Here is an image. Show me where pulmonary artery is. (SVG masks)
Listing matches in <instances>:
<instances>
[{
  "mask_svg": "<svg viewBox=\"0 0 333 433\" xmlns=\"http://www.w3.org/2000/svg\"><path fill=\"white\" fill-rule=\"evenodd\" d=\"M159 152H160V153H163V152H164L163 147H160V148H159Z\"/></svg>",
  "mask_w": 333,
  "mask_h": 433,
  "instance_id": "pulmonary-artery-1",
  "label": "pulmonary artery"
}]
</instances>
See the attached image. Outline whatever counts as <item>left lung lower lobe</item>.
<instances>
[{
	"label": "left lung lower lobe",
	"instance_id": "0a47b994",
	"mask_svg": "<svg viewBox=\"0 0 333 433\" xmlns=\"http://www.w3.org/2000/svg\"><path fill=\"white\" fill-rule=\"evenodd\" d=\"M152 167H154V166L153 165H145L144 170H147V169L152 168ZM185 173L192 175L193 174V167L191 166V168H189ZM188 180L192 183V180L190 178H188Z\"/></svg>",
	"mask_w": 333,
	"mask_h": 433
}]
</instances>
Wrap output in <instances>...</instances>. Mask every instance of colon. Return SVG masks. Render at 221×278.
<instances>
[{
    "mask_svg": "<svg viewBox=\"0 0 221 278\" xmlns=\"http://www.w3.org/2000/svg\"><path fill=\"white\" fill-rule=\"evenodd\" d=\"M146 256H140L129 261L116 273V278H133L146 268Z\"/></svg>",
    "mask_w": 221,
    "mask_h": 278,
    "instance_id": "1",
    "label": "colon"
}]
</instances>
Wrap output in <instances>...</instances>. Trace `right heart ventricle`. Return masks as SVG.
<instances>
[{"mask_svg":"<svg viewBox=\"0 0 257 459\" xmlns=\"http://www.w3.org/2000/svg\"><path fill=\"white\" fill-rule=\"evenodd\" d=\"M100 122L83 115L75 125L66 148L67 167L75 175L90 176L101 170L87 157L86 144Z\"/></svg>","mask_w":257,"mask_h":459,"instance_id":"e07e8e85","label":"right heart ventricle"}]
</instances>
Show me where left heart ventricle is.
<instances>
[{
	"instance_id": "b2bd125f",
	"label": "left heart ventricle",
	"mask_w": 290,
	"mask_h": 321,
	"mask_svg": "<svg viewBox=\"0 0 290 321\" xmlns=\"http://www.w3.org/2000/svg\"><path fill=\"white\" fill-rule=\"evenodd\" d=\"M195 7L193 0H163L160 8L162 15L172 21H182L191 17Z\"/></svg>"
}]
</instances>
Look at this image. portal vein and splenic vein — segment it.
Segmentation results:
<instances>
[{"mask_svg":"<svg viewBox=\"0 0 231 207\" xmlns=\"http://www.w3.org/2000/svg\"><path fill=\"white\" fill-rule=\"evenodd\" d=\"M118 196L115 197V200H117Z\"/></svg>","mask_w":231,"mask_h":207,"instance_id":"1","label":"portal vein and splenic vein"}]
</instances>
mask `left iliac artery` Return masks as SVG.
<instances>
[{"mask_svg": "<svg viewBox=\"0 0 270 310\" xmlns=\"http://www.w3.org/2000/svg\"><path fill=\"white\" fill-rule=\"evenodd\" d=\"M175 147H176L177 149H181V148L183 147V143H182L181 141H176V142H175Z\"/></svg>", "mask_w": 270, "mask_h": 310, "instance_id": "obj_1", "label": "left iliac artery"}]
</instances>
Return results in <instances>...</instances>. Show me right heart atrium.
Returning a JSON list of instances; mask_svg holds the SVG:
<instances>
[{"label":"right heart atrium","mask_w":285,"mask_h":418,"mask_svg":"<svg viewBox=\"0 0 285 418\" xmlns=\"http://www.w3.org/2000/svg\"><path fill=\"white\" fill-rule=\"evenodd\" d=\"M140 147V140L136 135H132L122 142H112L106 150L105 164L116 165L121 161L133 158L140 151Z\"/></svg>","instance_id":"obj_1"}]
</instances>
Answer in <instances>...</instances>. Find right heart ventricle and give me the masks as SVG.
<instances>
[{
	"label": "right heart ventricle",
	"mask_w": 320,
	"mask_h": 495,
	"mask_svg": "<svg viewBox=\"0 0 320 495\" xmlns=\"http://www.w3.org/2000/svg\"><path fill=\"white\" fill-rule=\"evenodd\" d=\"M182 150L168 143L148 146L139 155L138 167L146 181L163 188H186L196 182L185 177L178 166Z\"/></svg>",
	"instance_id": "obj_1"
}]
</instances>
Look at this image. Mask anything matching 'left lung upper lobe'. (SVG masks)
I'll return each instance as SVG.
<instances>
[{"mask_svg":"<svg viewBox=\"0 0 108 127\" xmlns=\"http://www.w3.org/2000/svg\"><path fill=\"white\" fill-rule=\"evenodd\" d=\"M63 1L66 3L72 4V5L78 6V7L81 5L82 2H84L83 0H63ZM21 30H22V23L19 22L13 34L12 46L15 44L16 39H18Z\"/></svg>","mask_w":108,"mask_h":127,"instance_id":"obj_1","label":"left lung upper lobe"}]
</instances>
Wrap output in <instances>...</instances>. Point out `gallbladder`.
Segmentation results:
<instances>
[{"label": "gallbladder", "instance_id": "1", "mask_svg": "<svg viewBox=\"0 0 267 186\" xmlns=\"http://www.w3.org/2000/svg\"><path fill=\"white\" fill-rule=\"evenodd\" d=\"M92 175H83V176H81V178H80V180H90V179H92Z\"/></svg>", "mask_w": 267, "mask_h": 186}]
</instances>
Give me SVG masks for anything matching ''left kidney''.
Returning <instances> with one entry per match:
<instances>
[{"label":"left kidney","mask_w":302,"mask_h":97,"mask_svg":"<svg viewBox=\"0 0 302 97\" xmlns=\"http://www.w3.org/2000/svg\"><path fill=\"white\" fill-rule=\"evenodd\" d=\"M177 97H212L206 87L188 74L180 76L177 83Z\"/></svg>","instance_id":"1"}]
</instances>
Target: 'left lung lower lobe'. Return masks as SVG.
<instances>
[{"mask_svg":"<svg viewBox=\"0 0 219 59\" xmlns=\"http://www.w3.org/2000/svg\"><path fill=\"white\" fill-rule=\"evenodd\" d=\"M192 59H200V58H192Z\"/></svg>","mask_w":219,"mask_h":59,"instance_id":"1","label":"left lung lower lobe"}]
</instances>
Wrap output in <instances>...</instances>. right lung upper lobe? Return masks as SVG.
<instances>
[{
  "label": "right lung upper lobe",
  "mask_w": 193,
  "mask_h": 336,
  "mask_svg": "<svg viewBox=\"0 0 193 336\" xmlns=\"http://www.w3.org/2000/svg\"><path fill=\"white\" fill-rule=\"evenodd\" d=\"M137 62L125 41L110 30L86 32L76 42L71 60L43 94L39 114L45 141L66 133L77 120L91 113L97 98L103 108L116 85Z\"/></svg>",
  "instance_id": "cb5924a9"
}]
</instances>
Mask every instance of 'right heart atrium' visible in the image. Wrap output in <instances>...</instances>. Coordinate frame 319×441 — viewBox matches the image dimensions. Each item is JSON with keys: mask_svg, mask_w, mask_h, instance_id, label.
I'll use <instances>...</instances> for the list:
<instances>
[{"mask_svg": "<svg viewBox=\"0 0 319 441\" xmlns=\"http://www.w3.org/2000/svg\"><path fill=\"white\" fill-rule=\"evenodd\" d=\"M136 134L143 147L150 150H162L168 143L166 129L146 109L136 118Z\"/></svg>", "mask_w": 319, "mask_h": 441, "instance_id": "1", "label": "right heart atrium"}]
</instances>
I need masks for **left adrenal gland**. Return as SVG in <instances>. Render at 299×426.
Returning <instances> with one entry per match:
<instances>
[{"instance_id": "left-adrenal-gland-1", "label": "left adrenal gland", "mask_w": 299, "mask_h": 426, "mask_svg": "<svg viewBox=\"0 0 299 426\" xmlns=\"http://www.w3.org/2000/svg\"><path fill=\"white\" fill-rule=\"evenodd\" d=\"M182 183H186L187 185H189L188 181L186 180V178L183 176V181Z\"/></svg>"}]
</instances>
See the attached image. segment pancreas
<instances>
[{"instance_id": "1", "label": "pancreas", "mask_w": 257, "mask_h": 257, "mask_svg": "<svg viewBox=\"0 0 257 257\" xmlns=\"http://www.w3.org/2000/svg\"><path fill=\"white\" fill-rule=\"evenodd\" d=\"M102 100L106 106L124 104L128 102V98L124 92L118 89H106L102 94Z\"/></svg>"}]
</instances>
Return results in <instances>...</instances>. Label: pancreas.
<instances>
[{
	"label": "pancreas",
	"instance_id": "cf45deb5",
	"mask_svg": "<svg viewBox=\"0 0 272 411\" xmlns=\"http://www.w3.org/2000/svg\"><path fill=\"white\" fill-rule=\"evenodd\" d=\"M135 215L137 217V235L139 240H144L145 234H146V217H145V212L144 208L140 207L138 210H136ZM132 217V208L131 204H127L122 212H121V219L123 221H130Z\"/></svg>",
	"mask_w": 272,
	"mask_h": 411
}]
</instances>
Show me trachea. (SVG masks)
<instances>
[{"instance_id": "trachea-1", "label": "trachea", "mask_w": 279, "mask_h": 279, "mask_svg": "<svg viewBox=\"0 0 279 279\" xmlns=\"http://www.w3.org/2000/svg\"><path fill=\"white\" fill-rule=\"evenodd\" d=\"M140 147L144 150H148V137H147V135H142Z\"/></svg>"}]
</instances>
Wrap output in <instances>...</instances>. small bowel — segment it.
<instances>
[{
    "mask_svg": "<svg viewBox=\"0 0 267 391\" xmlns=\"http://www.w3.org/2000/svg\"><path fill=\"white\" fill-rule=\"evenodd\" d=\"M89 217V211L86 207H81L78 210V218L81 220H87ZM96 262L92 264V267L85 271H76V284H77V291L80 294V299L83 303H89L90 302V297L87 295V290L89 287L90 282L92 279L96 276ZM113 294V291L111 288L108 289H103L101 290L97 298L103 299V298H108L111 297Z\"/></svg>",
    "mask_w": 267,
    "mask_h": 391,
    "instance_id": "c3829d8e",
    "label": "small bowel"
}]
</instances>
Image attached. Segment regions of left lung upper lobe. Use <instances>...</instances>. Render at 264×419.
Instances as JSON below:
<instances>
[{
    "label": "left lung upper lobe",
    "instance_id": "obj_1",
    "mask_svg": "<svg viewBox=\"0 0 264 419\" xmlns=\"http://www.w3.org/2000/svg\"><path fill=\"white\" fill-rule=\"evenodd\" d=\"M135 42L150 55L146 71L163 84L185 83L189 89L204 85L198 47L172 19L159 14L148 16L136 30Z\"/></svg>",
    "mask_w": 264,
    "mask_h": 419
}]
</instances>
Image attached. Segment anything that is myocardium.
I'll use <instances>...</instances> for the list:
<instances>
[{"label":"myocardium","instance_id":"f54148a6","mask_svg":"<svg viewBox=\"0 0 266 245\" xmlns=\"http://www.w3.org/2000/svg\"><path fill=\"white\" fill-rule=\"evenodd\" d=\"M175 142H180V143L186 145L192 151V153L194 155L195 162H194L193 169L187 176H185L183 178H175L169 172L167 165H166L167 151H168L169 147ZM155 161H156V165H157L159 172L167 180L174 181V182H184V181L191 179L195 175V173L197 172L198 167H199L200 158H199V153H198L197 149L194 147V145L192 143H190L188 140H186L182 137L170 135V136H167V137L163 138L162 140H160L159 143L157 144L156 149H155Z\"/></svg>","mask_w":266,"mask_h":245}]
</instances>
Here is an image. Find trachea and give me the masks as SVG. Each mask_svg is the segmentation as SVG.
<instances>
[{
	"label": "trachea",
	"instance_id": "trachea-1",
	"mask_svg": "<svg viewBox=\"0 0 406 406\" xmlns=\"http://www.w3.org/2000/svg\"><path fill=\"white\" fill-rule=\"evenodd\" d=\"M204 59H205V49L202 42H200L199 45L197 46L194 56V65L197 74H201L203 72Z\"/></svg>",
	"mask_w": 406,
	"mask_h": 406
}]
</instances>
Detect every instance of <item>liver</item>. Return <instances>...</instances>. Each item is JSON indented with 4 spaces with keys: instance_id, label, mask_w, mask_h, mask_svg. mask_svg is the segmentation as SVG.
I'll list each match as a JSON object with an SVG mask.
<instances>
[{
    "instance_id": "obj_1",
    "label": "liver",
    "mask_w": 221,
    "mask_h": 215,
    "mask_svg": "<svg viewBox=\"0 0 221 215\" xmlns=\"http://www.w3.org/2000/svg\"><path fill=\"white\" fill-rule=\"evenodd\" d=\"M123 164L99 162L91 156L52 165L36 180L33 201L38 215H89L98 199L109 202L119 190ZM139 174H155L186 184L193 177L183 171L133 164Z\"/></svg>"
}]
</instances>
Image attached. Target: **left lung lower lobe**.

☆ ☆ ☆ ☆ ☆

> What to do
Starting with the line containing "Image attached. Segment anything" and continuing through the end of the material, convert each line into one string of a JSON list, omitting blank lines.

> Output for this task
[
  "Image attached. Segment anything that is myocardium.",
  "I'll use <instances>...</instances> for the list:",
  "<instances>",
  "[{\"label\":\"myocardium\",\"instance_id\":\"f54148a6\",\"mask_svg\":\"<svg viewBox=\\\"0 0 266 245\\\" xmlns=\\\"http://www.w3.org/2000/svg\\\"><path fill=\\\"white\\\" fill-rule=\\\"evenodd\\\" d=\\\"M175 142H180V143L186 145L192 151V153L194 155L195 162H194L193 169L187 176H185L183 178H175L169 172L167 165H166L167 151H168L169 147ZM155 161H156V165H157L159 172L167 180L174 181V182H184V181L191 179L195 175V173L197 172L198 167H199L200 158H199V153H198L197 149L194 147V145L192 143H190L188 140H186L182 137L170 135V136H167V137L163 138L162 140H160L159 143L157 144L156 149H155Z\\\"/></svg>\",\"mask_w\":266,\"mask_h\":245}]",
  "</instances>",
  "Here is an image. Find trachea and give me the masks as SVG. Each mask_svg is the segmentation as SVG.",
  "<instances>",
  "[{",
  "\t\"label\": \"trachea\",",
  "\t\"instance_id\": \"trachea-1\",",
  "\t\"mask_svg\": \"<svg viewBox=\\\"0 0 406 406\\\" xmlns=\\\"http://www.w3.org/2000/svg\\\"><path fill=\\\"white\\\" fill-rule=\\\"evenodd\\\" d=\\\"M204 59H205V49L202 42H200L199 45L197 46L194 56V65L197 74H201L203 72Z\\\"/></svg>\",",
  "\t\"mask_w\": 406,",
  "\t\"mask_h\": 406",
  "}]",
  "</instances>",
  "Detect every instance of <item>liver</item>. Return <instances>...</instances>. Each item is JSON indented with 4 spaces with keys: instance_id, label, mask_w, mask_h, mask_svg. mask_svg is the segmentation as SVG.",
  "I'll list each match as a JSON object with an SVG mask.",
  "<instances>",
  "[{",
  "    \"instance_id\": \"obj_1\",",
  "    \"label\": \"liver\",",
  "    \"mask_w\": 221,",
  "    \"mask_h\": 215,",
  "    \"mask_svg\": \"<svg viewBox=\\\"0 0 221 215\\\" xmlns=\\\"http://www.w3.org/2000/svg\\\"><path fill=\\\"white\\\" fill-rule=\\\"evenodd\\\" d=\\\"M123 164L99 162L91 156L52 165L36 180L33 201L38 215H89L98 199L109 202L119 190ZM139 174H155L186 184L193 177L183 171L133 164Z\\\"/></svg>\"",
  "}]",
  "</instances>",
  "Image attached. Target: **left lung lower lobe**."
]